[EXERCISE INSTRUCTIONS]
Starting with the line that contains "[875,98,977,112] Here we" and stopping after the line that contains "[162,118,422,138] including pathological", copy the entries below exactly. Include nothing else.

[RECORDS FOR PROCESSING]
........

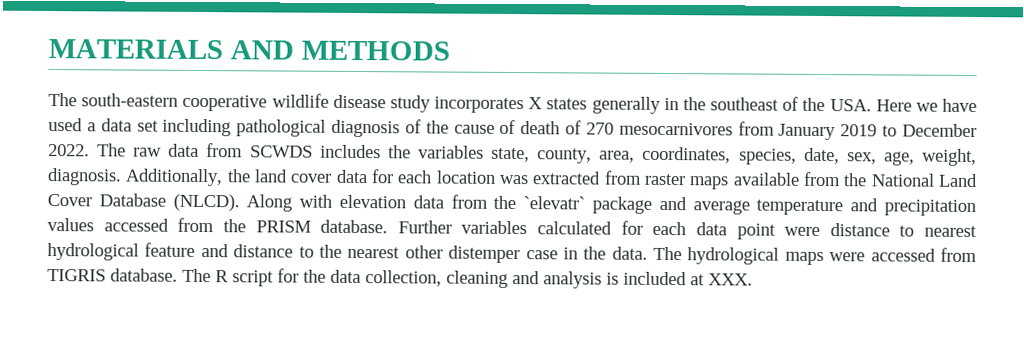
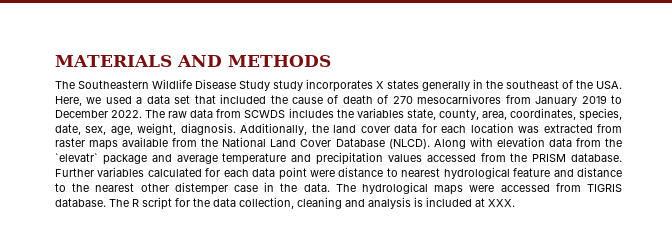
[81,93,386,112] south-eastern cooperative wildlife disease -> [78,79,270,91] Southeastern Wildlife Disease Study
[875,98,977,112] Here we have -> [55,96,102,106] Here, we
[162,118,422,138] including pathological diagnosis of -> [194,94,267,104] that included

........

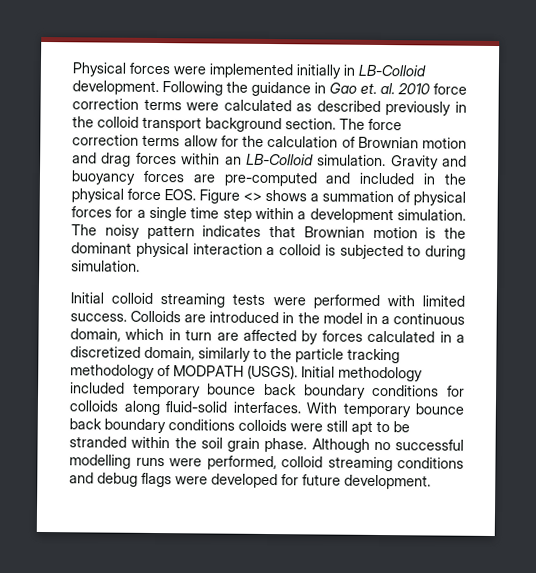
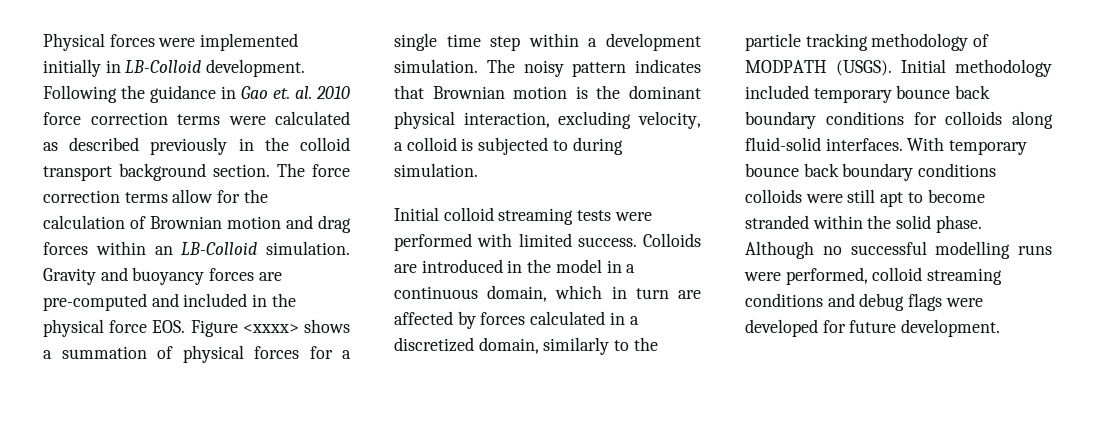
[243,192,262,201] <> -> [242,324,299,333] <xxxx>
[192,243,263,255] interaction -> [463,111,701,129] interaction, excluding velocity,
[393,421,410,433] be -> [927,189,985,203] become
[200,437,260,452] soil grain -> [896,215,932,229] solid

........

[ANSWER FOR THE TASK]
[875,98,977,112] Here we have -> [55,96,102,106] Here, we
[162,118,422,138] including pathological diagnosis of -> [194,94,267,104] that included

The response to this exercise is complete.